= DOCUMENT SECTION =
+ + + + + + +
Shingon Buddhism is one of the major schools of Buddhism in Japan and one of the few surviving Vajrayana lineages in East Asia, originally spread from India to China through traveling monks such as Vajrabodhi and Amoghavajra.
Known in Chinese as the Tangmi (唐密; the Esoteric School in the Tang dynasty of China), these esoteric teachings would later flourish in Japan under the auspices of a Buddhist monk named Kūkai (空海), who traveled to Tang China to acquire and request transmission of the esoteric teachings. For that reason, it is often called Japanese Esoteric Buddhism, or Orthodox Esoteric Buddhism.
The word shingon is the Japanese reading of the Chinese word 真言 (zhēnyán), which is the translation of the Sanskrit word मन्त्र ("mantra").
+ + + + + + +
= STUDY MATERIAL =
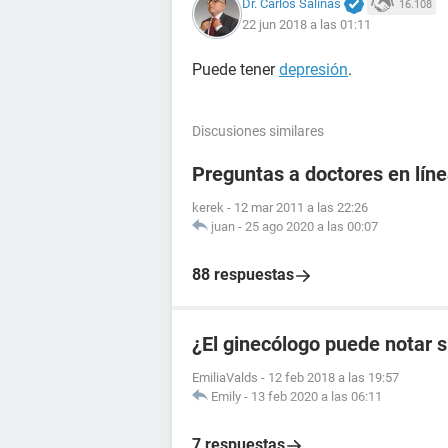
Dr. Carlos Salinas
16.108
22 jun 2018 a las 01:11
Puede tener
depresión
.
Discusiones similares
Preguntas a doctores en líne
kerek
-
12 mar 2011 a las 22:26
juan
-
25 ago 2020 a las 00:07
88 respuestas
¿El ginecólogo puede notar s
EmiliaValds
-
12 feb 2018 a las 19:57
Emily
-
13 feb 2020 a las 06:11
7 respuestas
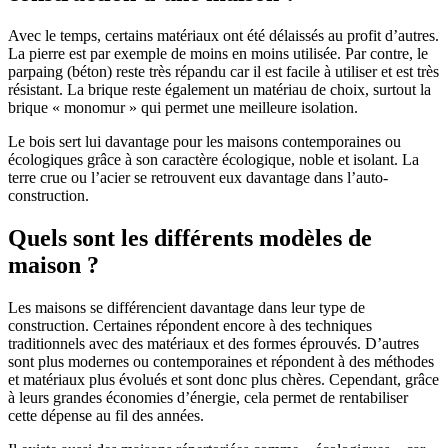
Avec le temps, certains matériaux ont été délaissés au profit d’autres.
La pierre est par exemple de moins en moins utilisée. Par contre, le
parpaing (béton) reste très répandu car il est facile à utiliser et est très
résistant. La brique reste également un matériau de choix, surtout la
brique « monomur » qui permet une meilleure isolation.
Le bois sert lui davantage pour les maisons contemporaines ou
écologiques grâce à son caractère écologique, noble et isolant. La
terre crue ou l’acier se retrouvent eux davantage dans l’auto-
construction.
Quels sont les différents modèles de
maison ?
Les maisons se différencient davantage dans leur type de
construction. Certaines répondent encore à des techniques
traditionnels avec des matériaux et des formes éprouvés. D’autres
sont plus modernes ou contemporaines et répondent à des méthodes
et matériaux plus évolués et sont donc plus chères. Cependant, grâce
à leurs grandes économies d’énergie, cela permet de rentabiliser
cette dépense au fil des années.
+ + + + + + +
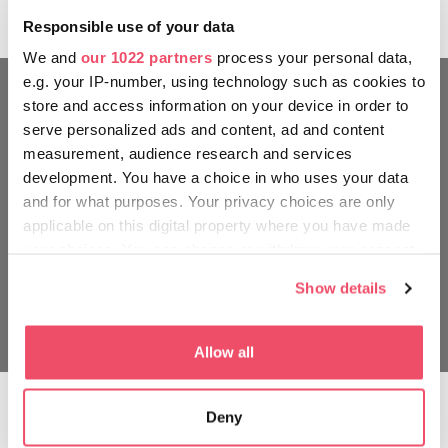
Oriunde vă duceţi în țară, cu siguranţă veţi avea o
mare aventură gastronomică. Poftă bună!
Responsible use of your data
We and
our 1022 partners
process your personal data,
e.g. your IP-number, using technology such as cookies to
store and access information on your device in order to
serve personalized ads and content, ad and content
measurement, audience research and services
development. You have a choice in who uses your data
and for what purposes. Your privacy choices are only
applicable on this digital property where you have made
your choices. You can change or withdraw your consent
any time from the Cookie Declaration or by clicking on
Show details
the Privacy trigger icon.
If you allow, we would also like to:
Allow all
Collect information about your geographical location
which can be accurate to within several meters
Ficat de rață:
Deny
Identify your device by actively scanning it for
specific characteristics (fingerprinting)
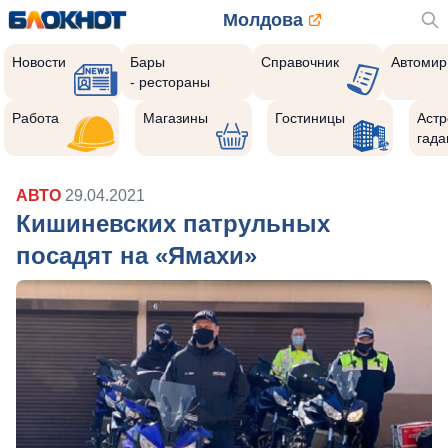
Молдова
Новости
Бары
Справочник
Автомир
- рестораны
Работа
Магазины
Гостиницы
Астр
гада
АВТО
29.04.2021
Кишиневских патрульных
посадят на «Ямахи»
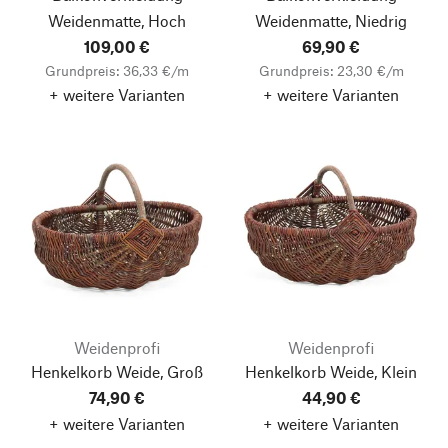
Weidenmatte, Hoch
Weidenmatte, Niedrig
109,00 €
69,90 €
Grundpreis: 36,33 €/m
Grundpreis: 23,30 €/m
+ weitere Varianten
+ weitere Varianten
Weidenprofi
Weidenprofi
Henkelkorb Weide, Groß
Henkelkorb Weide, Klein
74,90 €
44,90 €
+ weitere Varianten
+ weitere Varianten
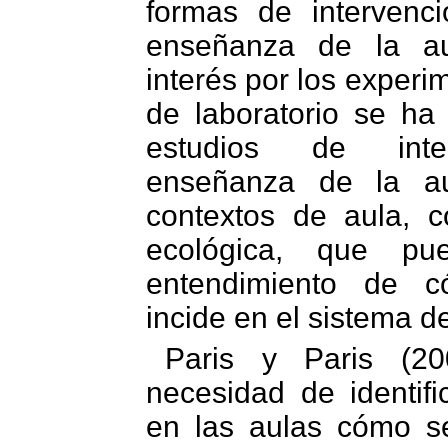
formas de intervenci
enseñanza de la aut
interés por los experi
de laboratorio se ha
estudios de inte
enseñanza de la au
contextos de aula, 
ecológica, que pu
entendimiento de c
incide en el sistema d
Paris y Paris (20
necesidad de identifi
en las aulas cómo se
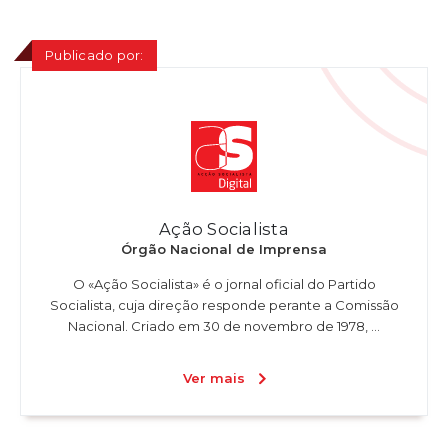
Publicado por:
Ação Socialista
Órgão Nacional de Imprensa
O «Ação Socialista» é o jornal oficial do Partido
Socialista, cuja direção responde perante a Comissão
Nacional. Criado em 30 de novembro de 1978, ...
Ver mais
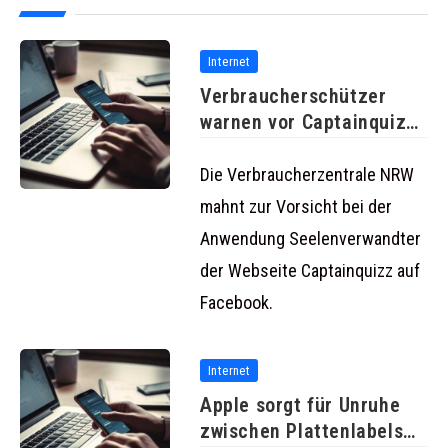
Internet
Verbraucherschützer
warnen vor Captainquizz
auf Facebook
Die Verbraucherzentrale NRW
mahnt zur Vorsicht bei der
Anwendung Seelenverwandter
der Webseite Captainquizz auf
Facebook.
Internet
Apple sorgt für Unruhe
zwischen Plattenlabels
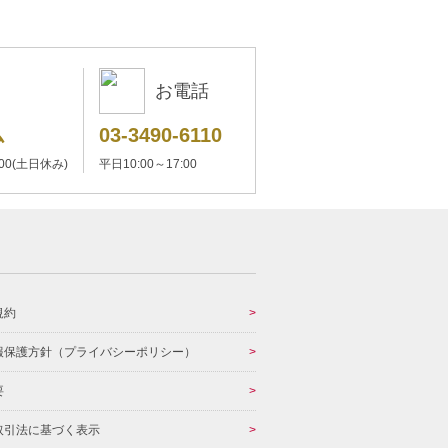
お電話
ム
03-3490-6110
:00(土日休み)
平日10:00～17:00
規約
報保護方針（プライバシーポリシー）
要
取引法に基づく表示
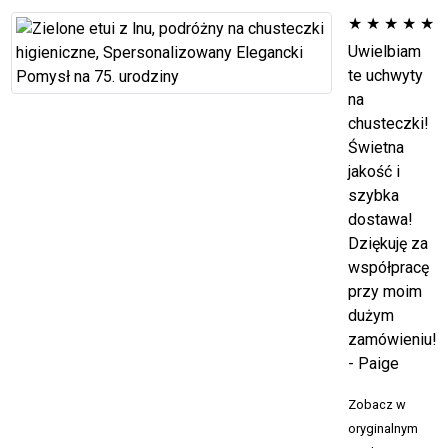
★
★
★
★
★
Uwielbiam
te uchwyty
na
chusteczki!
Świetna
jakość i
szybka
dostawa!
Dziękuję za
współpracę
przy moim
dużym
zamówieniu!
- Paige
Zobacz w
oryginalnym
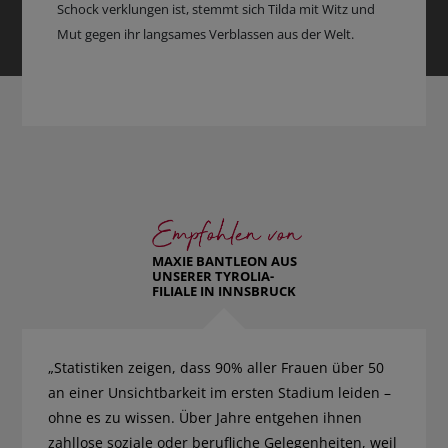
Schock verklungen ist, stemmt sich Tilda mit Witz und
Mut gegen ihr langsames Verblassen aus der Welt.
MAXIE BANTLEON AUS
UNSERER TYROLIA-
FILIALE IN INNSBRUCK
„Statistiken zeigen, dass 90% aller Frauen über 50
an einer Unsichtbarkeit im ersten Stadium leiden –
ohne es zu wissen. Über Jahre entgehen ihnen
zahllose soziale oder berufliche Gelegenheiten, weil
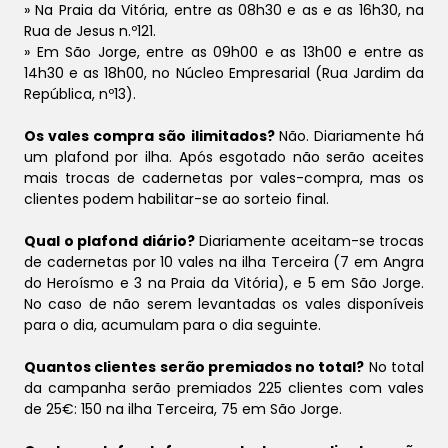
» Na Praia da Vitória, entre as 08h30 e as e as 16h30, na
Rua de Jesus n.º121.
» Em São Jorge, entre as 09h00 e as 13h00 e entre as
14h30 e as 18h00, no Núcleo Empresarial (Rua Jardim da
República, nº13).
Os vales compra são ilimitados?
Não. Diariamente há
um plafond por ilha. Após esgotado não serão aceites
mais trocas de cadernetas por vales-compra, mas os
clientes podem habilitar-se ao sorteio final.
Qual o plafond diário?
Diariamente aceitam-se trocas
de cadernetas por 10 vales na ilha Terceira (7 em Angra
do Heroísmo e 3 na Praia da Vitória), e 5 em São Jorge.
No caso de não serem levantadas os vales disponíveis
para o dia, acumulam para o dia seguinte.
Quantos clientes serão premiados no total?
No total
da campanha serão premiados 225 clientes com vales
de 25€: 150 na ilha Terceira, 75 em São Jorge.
+ + + + + + +
= WHAT THIS EXERCISE ASKS =
A. In the text on Shingon Buddhism, which monk traveled to Tang China to acquire the esoteric teachings?
B. Resume the text on Shingon Buddhism from its last sentence.

= TASK-BY-TASK ANSWERS =
A. Kūkai

B.
Shingon Buddhist doctrine and teachings arose during the Heian period (794-1185) after a Buddhist monk named Kūkai traveled to China in 804 to study Esoteric Buddhist practices in the city of Xi'an (西安), then called Chang-an, at Azure Dragon Temple (青龍寺) under Huiguo, a favourite student of the legendary Amoghavajra. Huiguo was the first person to gather the still scattered elements of Indian and Chinese Esoteric Buddhism into a cohesive system, and Esoteric Buddhism was not yet considered to be a different sect or school at that time. Kūkai returned to Japan as Huiguo's lineage- and Dharma-successor. Shingon followers usually refer to Kūkai as Kōbō-Daishi or Odaishi-sama, the posthumous name given to him years after his death by Emperor Daigo.
Before he went to China, Kūkai had been an independent monk in Japan for over a decade. He was extremely well versed in Chinese literature, calligraphy and Buddhist texts. A Japanese monk named Gonsō had brought back to Japan from China an esoteric mantra of the bodhisattva Ākāśagarbha, the Kokūzō-gumonjihō (虚空蔵求聞持法 "Ākāśagarbha Memory-Retention Practice") that had been translated from Sanskrit into Chinese by Śubhakarasiṃha. When Kūkai was 22, he learned this mantra from Gonsō and regularly would go into the forests of Shikoku to practice it for long periods of time.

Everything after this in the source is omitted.